The targets intel and gnu each have a dependency to compile triad with either Intel or gcc compilers. Then the final applications are built with Intel MPI and again the either Intel or gnu.
The final MPI codes are:
- gex_c : gcc
- gex_f : gfortran
- ex_c : Intel C (icx)
- ex_f : Intel Fortran (ifort)
Run script
- Makes a new directory, copies the requred files and goes there
- Does a make with output going into make.log
- Sets the number of MPI tasks and openmp threads
- Sets some environmental variables to control and report on threads (discussed below)
- module commands
- module purge
- module load libfabric
- Creates a string with all of our srun options (discussed below)

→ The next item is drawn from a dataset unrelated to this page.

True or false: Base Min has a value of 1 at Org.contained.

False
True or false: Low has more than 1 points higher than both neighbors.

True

- Calls srun on each version of our program
- output goes to *.out
- Report on thread placement goes to *.info
Our script sets these openmp related variables. The first is familiar. KMP_AFFINITY is unique to Intel compilers. In this case we are telling the OS to scatter (spread) out our threads. OMP_PROC_BIND=spread does the same thing but it is not unique to Intel compilers. So in this case KMP_AFFINITY is actually redundent.
export OMP_NUM_THREADS=3
export KMP_AFFINITY=scatter
export OMP_PROC_BIND=spread
The next line
export BIND="--cpu-bind=v,cores"
is not technically used as an environmental variable but it will be used to create the srun command line. Passing --cpu-bind=v to srun will casue it to report threading information. The "cores" option tells srun to "Automatically generate masks binding tasks to cores." There are many other binding options as described in the srun man page. This setting works well for many programs.
Our srun command line options for 2 tasks per node and 3 threads per task are:
--mpi=pmi2 --cpu-bind=v,cores --threads-per-core=1 --tasks-per-node=2 --cpus-per-task=3
- --mpi=pmi2 : tells srun to use a particular launcher (This is optional.)

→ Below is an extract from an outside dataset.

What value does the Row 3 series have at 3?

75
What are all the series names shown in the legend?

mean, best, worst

- --cpu-bind=v,cores : discussed above
- --threads-per-core=1 : don't allow multiple threads to run on the same core. Without this option it is possible for multiple threads to end up on the same core, decreasing performance.
- --cpus-per-task=3 : The cpus-per-task should always be equal to OMP_NUM_THREADS.
The final thing the script does is produce a results report. This is just a list of mapping of mpi tasks and threads. There should not be any repeats in the list. There will be "repeats" of cores but on different nodes. There will be "repeats" of nodes but with different cores.
You can change the values for --cpu-bind, OMP_PROC_BIND, and threads-per-core to see if this list changes.